**Document segment**
Content starts

You've learned some of the basics of computer hardware.  Computer hardware is the
actual physical components that make up the system--the monitor, the hard drive,
the CPU chip, the case, etc.  Computer software is what makes the computer run and
do various tasks.  It would be nice if there were always a clear-cut distinction between
the two--but such is not the case.  Sometimes this dividing lines gets rather blurred.
It may be helpful to think about yourself.  You have a physical body--the skeleton,
muscle, blood vessels, fingers, etc.  You also have the "software" equivalent--the
thoughts and ideas and knowledge inside your head.  You use this "software" to
interact with other people and the world.  You have I/O devices.  You have, so to
speak, a CPU.  But as with computers, the dividing line can be blurred.  You develop
instinctive reactions--you are not carefully and consciously processing each word in
this sentence--you do not have to pause and think about what the word "what" means,
for example.  You can walk without having to think about the movements of each
muscle.  Computers have ROM (read-only memory) and flash RAM that has information
stored in it.

Content ends

**Work item a**
Could you transcribe the passage on computer hardware and software from "It may be helpful" to "stored in it."?
The passage and the listing come from two unrelated sources.

**Source information**
Content starts

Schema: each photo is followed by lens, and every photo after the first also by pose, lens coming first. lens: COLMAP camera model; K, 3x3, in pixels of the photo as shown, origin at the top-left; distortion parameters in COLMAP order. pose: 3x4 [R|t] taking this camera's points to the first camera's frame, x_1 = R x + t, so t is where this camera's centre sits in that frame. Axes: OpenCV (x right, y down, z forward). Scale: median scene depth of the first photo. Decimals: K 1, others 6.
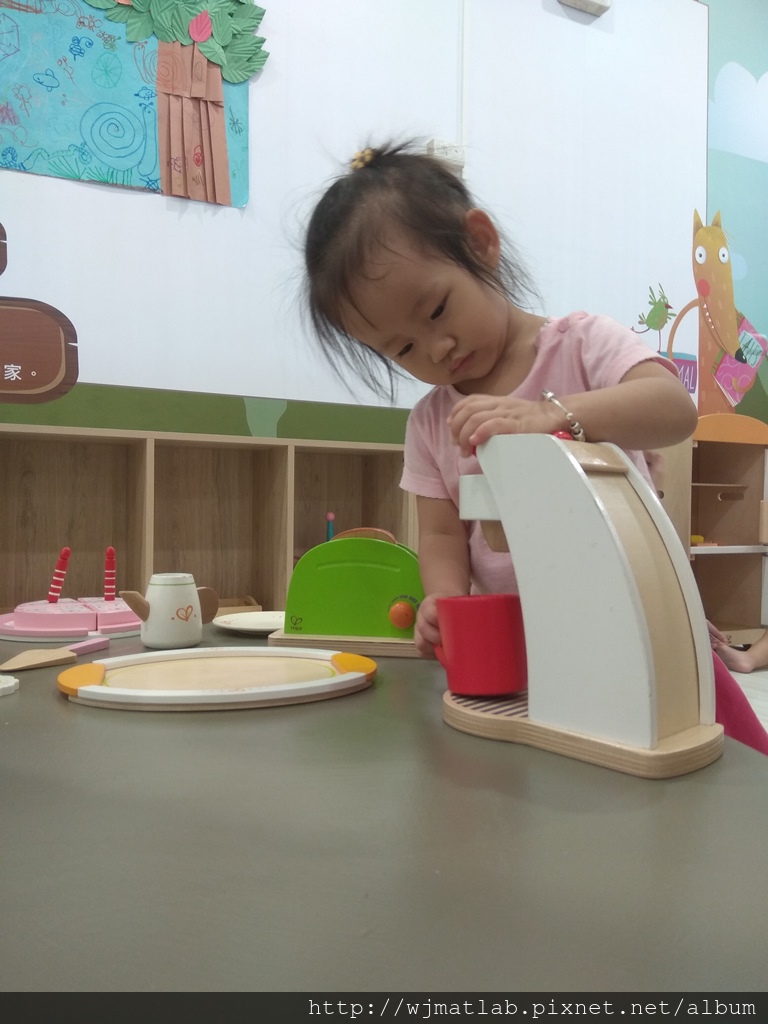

Content ends
Content starts

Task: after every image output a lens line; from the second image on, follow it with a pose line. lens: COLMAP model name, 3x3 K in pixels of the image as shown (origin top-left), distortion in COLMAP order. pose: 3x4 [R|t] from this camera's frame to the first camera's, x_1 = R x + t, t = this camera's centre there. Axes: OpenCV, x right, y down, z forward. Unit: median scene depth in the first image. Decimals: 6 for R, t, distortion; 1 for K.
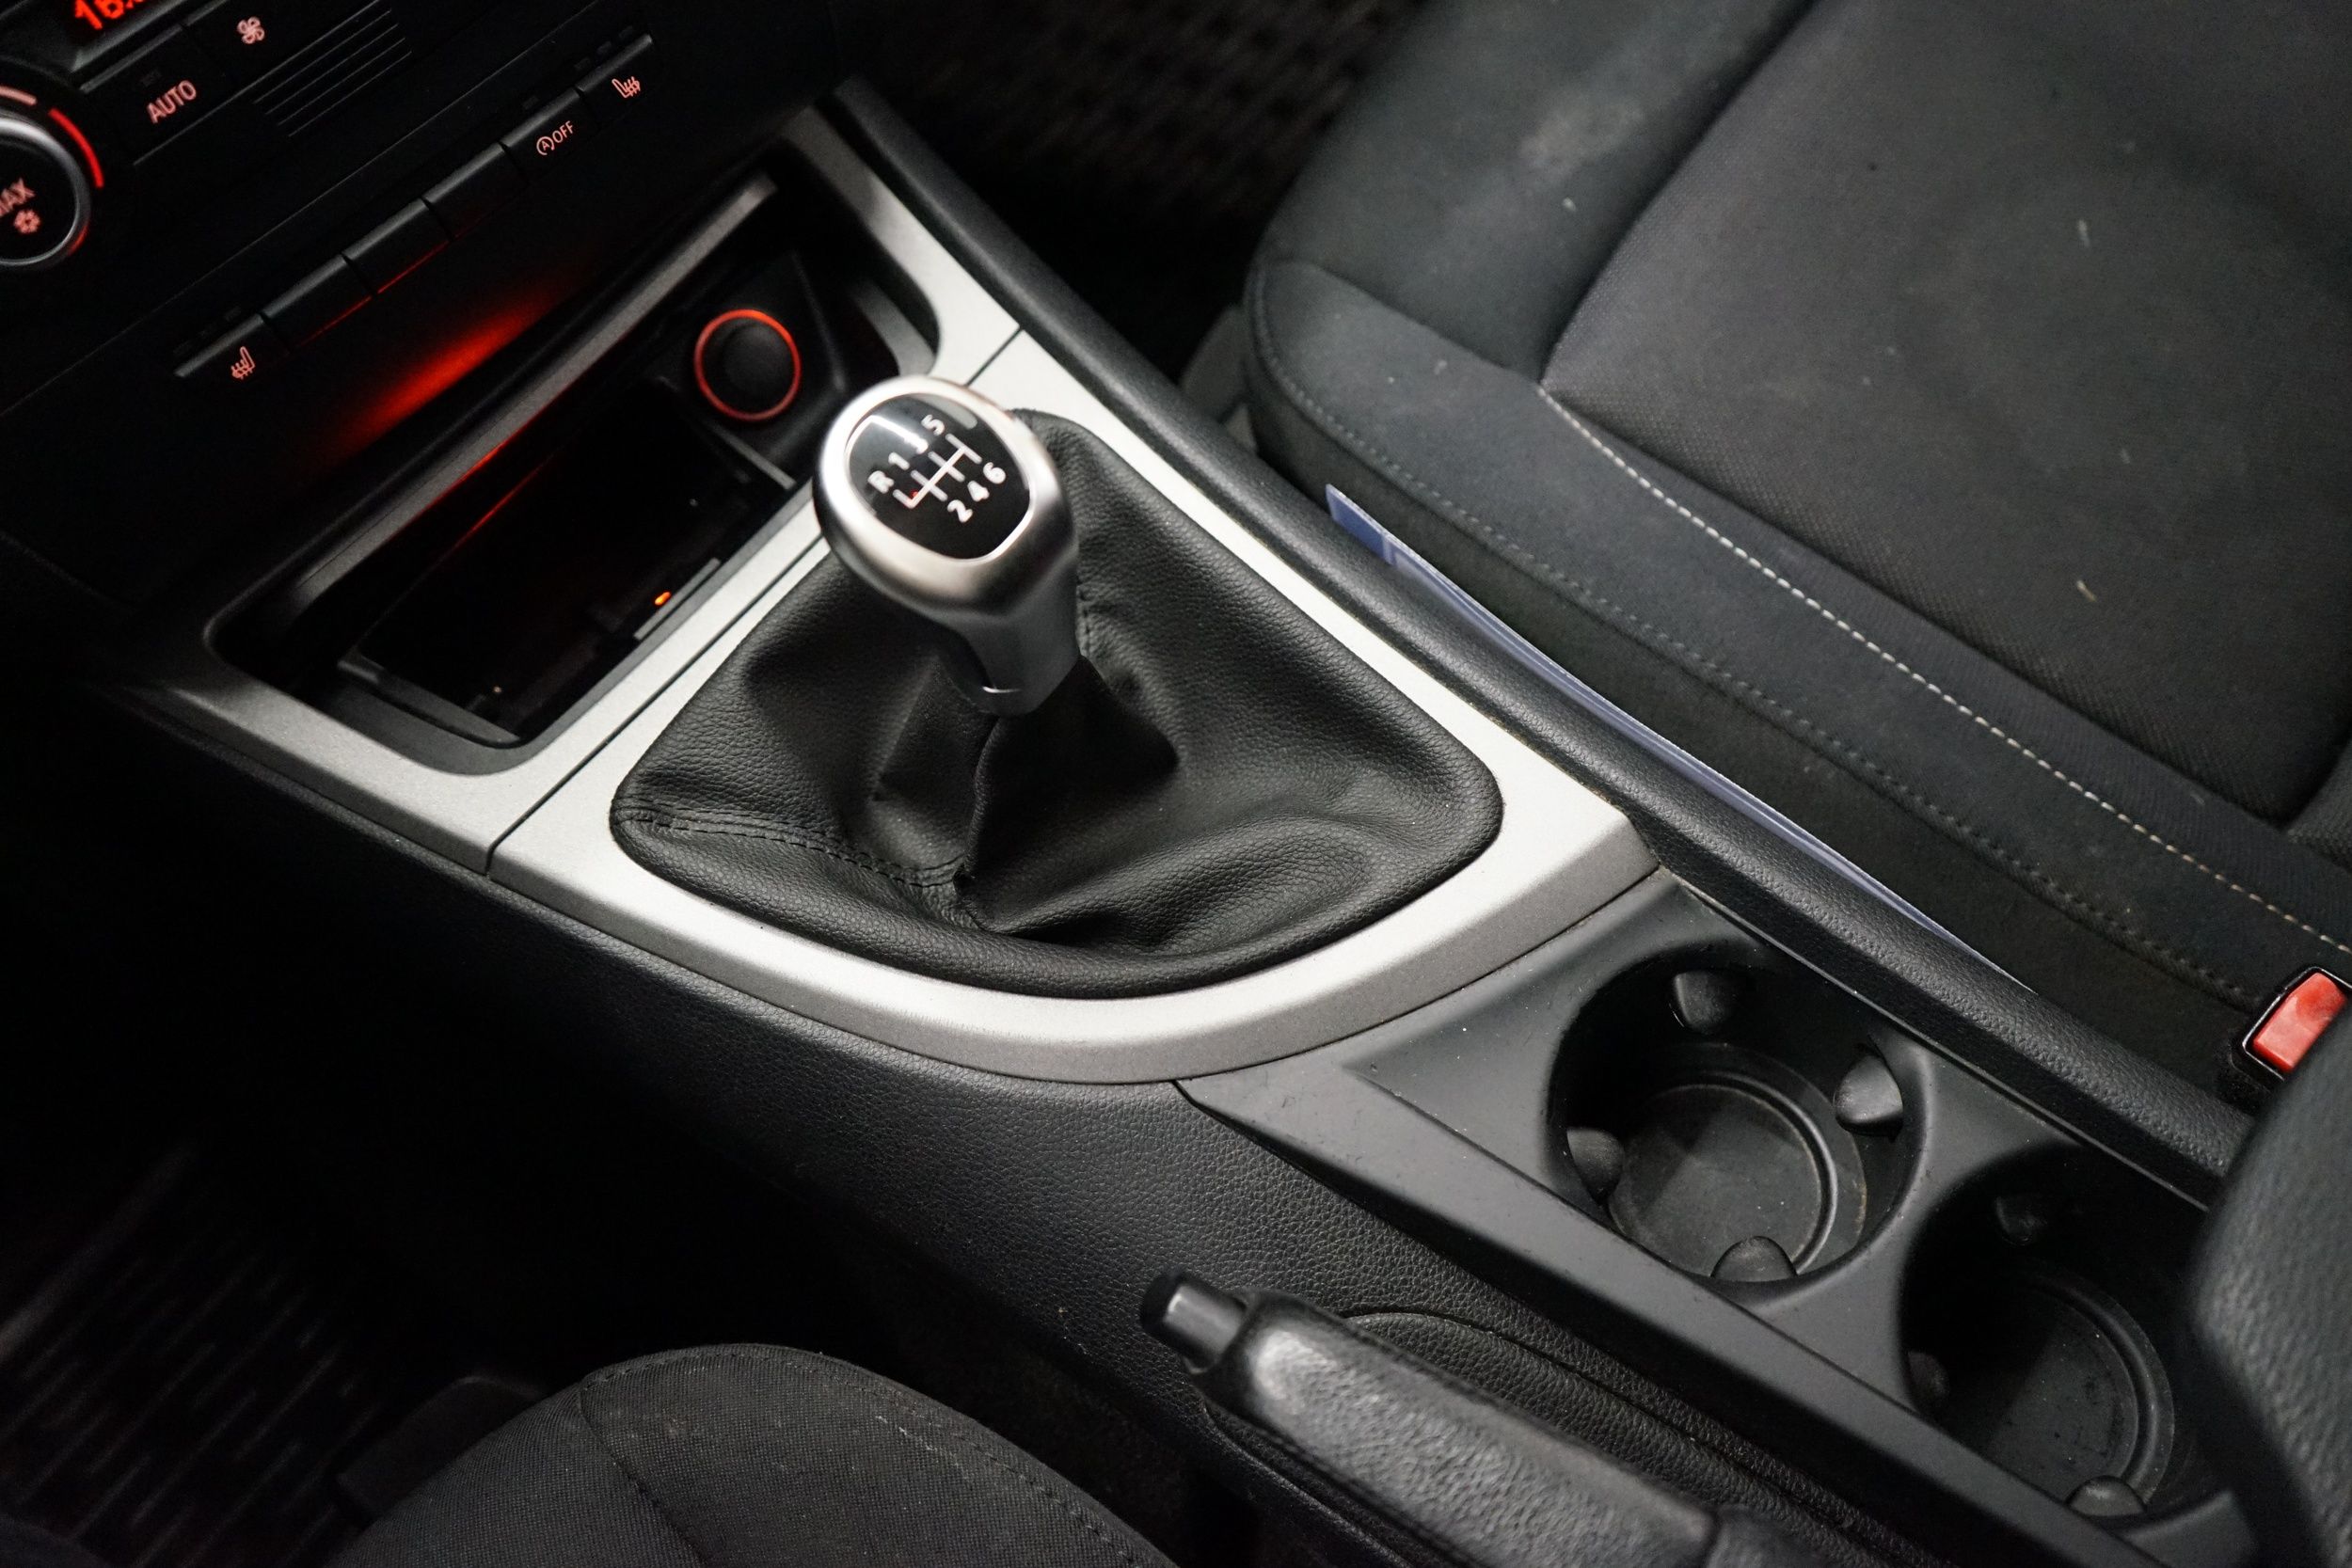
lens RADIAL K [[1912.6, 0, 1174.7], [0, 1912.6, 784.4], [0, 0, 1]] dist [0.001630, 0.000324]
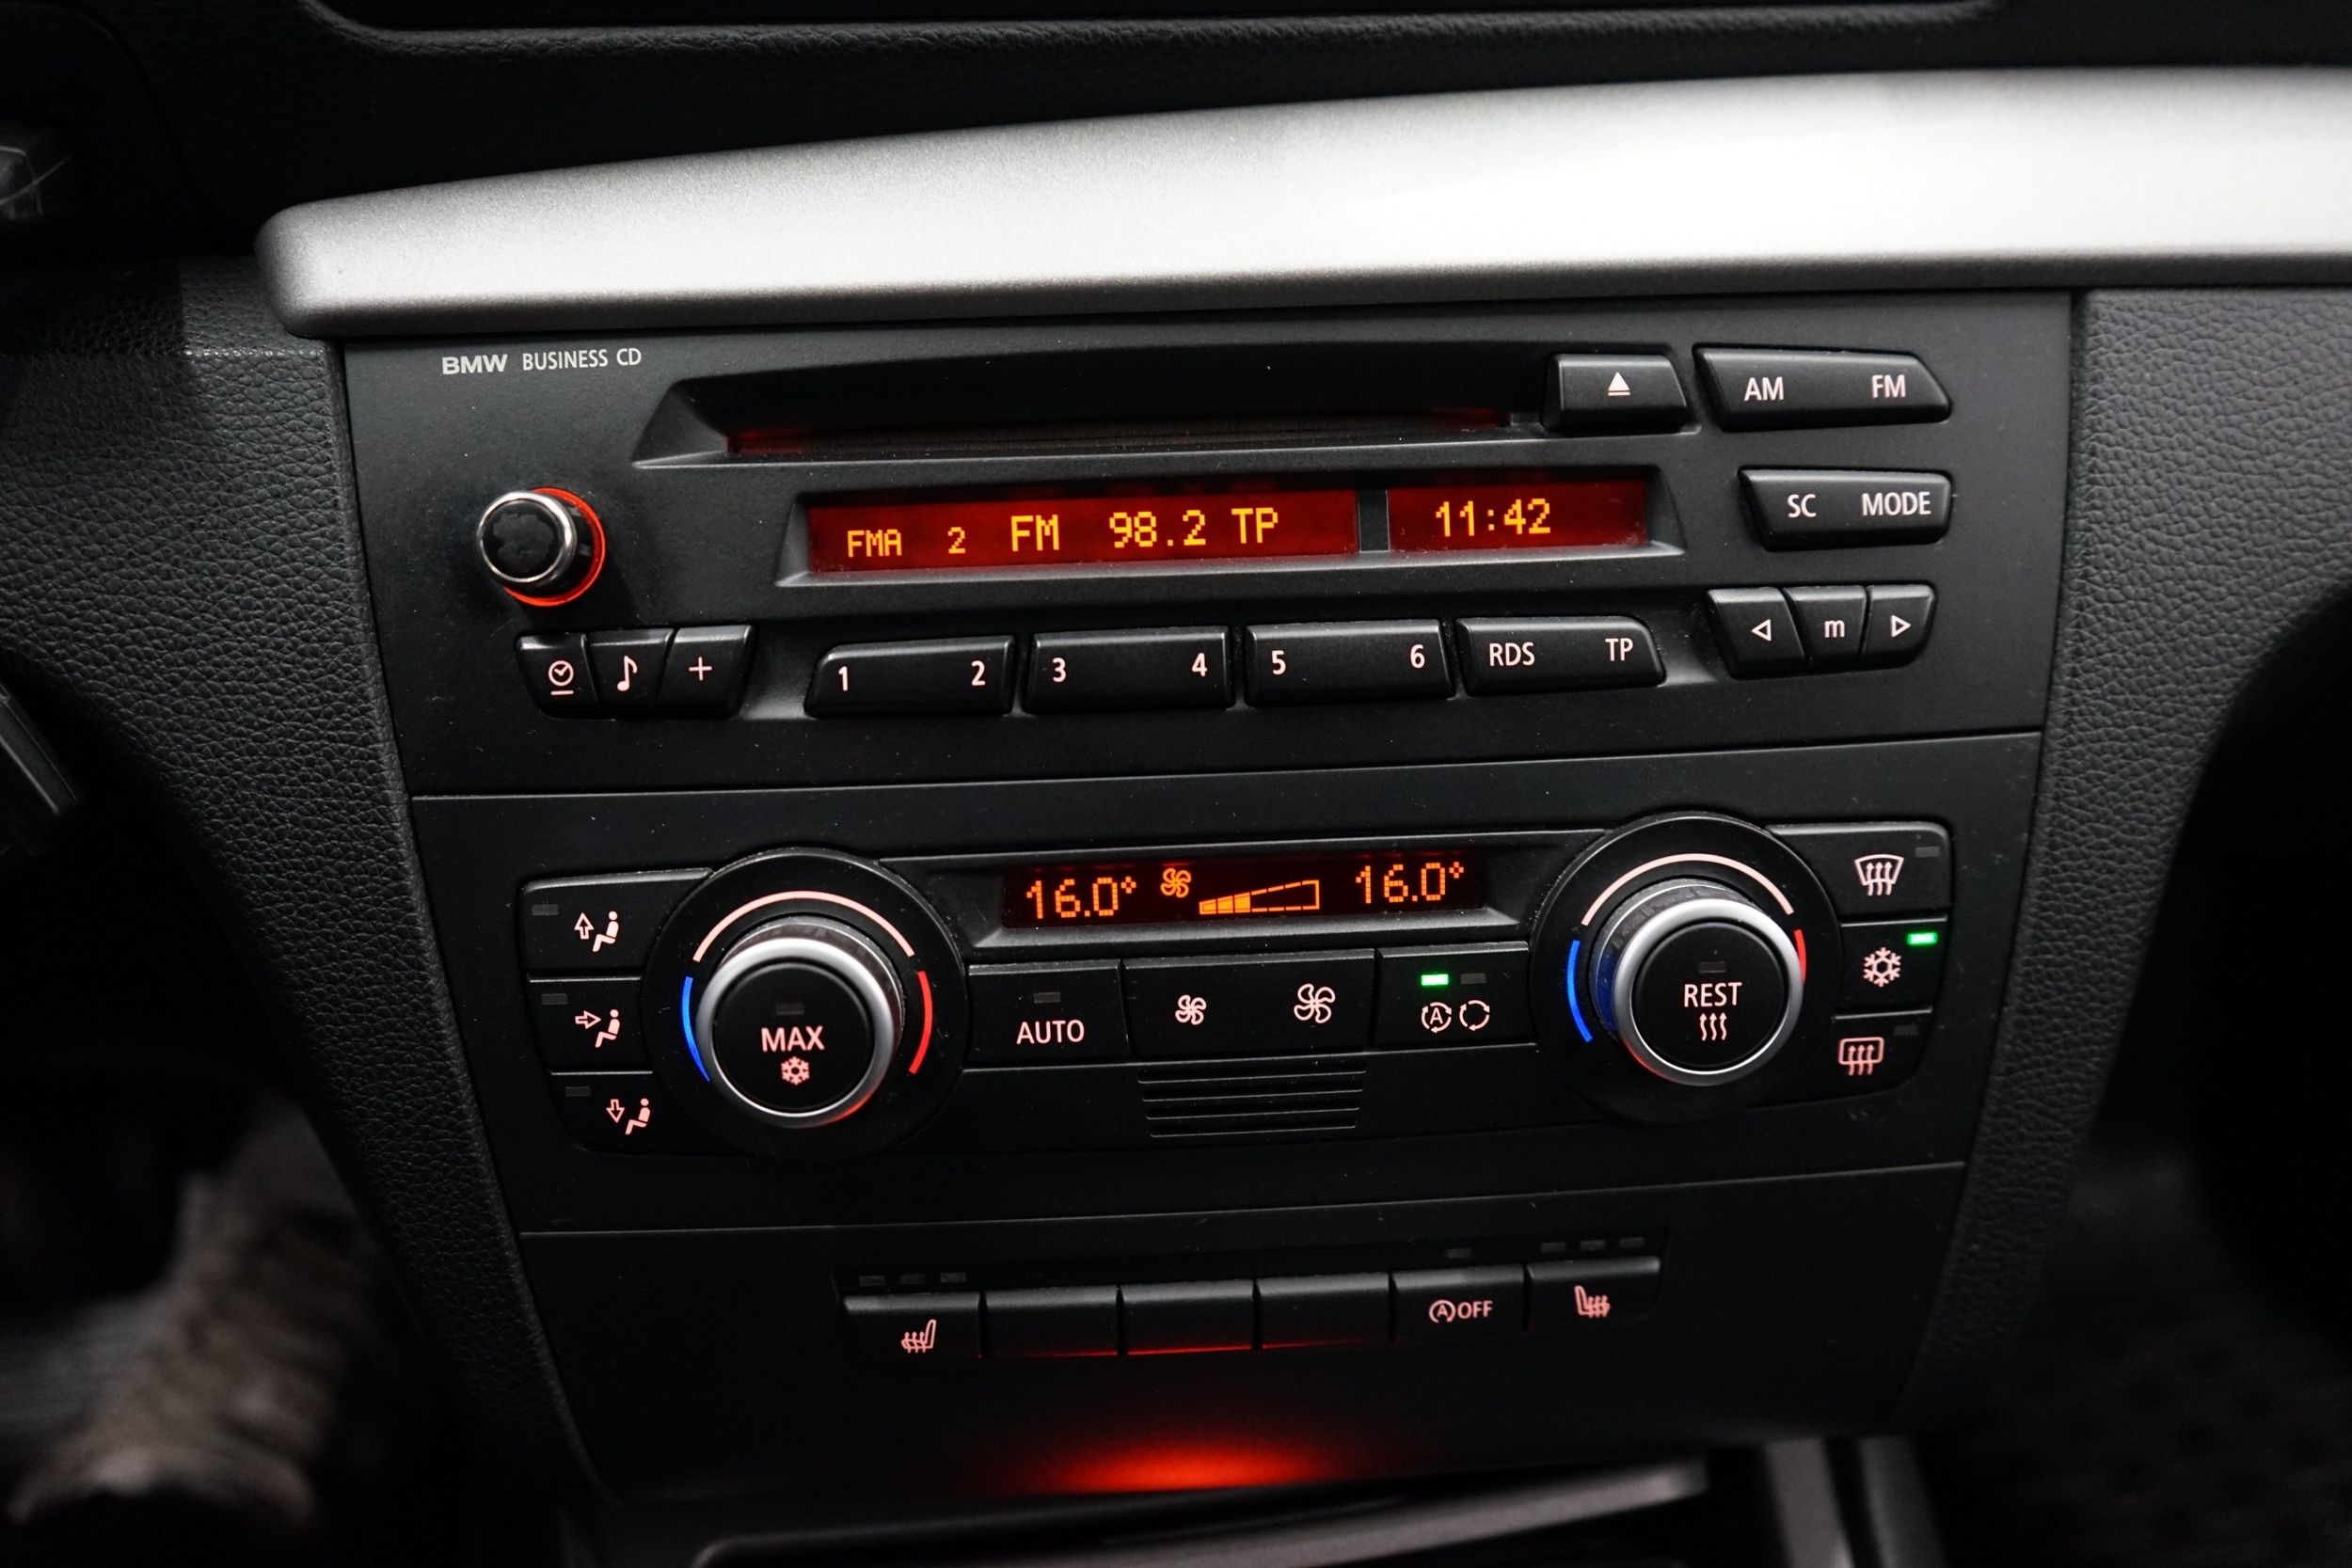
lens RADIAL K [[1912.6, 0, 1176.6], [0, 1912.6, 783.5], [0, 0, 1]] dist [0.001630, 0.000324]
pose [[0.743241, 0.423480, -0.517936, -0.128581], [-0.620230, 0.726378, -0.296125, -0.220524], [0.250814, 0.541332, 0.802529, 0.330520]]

Content ends

**Work item b**
Can you repeat word for word the listing from the line with "Task: after every" to the line with "783.5], [0, 0, 1]] dist [0.001630, 0.000324]", both lines included, leaving out the picture lines?

**Response box a**
It may be helpful to think about yourself.  You have a physical body--the skeleton,
muscle, blood vessels, fingers, etc.  You also have the "software" equivalent--the
thoughts and ideas and knowledge inside your head.  You use this "software" to
interact with other people and the world.  You have I/O devices.  You have, so to
speak, a CPU.  But as with computers, the dividing line can be blurred.  You develop
instinctive reactions--you are not carefully and consciously processing each word in
this sentence--you do not have to pause and think about what the word "what" means,
for example.  You can walk without having to think about the movements of each
muscle.  Computers have ROM (read-only memory) and flash RAM that has information
stored in it.

**Response box b**
Task: after every image output a lens line; from the second image on, follow it with a pose line. lens: COLMAP model name, 3x3 K in pixels of the image as shown (origin top-left), distortion in COLMAP order. pose: 3x4 [R|t] from this camera's frame to the first camera's, x_1 = R x + t, t = this camera's centre there. Axes: OpenCV, x right, y down, z forward. Unit: median scene depth in the first image. Decimals: 6 for R, t, distortion; 1 for K.
lens RADIAL K [[1912.6, 0, 1174.7], [0, 1912.6, 784.4], [0, 0, 1]] dist [0.001630, 0.000324]
lens RADIAL K [[1912.6, 0, 1176.6], [0, 1912.6, 783.5], [0, 0, 1]] dist [0.001630, 0.000324]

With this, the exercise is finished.